Our society is compulsively obsessed with making money and progressively getting wealthier, to the point that multi-billionaires do not even conceive that they might have enough, and continue to want more and more. Whilst the poor never have the luxury of feeling like they have enough. And in-between these two extreme polarities lies the complete spectrum of lack and dissatisfaction, from people who really do have nothing to worry about financially. Its no wonder Uchiyama's primary urging with regard to knowing when you have enough is first - Just stop your whining! 
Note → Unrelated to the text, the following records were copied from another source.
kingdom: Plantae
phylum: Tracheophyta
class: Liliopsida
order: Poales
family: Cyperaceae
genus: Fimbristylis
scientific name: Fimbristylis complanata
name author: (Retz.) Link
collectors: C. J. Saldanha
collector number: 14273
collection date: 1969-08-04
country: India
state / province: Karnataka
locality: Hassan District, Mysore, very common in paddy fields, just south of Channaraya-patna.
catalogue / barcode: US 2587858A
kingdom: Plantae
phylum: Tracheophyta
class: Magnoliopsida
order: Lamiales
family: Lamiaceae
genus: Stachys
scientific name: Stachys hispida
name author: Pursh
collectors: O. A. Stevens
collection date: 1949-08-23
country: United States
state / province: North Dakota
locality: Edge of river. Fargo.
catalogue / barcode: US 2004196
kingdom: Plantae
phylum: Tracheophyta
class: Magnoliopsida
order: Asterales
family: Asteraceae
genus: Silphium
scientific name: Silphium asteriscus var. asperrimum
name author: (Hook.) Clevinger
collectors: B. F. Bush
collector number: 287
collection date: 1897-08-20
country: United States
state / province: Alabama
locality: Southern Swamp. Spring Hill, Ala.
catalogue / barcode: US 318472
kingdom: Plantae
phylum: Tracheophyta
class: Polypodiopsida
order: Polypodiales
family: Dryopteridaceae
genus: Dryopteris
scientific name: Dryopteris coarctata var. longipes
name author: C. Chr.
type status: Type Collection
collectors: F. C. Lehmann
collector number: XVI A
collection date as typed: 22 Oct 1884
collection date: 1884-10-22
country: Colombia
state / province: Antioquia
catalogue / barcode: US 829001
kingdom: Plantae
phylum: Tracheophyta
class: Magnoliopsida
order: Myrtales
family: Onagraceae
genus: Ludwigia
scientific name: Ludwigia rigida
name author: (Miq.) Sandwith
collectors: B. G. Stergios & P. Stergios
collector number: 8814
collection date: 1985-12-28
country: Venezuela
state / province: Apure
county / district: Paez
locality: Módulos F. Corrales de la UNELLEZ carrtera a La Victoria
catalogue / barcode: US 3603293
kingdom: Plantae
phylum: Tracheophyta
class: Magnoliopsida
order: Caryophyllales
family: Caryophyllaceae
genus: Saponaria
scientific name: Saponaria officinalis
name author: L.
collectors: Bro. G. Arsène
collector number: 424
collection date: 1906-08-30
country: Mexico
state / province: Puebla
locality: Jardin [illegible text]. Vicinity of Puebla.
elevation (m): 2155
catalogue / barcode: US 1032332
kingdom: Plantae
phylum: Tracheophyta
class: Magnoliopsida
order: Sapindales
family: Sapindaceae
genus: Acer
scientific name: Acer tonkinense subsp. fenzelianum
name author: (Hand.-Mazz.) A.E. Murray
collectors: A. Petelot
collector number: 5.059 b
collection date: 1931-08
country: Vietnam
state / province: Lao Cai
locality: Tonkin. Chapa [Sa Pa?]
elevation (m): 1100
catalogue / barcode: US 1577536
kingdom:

Those first two guidelines - Have few desires - Know when you have enough - these are the central guidelines from which the remaining six find their context and all grow out from. All eight guidelines run counter to the prevailing values of our late capitalist society. They also could help us steer our lives much better through the gathering storm of temptations in modern life. 

'It's winter, very cold, and you're walking along in noisy shoes clip,  clop, clip clop. Oh, You look down and spot something; it looks like a wallet that someone has dropped, and it seems to be filled with money! You look around, and luckily, no one is watching. You bend over to pick it up, but it's frozen in the ice. You can't move it. You pause, and then this genius idea pops into your head. You open your kimono and let rip a fountain of warm pee, melting the ice. You really are a genius, but as you bend over to pick up the wallet, you wake up from what was just a dream, The wallet filled with money was just a phantom! But that beautiful fountain of pee was no dream; it was a reality. And the result stays around to haunt you - now, you've got to wash the futon and set it out to dry.'

Uchiyama's style is often so colourful but dry. He is very straightforward, but doesn't get too caught up in the metaphysical complexities that some concepts imply. He gives quite practical, often humourous, and very down to earth examples, to relate too. I have read and studied several of his books, and each of them is a joy to read and find myself repeatedly being re-inspired by. Uchiyama is often translated by Daitso Tom Wright, as was my first introduction to Dogen, their book How To Cook Your Life, on Dogen's Instructions to the Tenzo. Probably the single most influential Buddhist book on my approach to the spiritual life. A book I've returned too to study countless times. And still I find more in it with each re-reading. The combination of Dogen, Uchiyama and Daitso Tom Wright is in my book, an unbeatable one. The Roots Of Goodness is another book I will look forward to re-reading again, more than likely quite soon.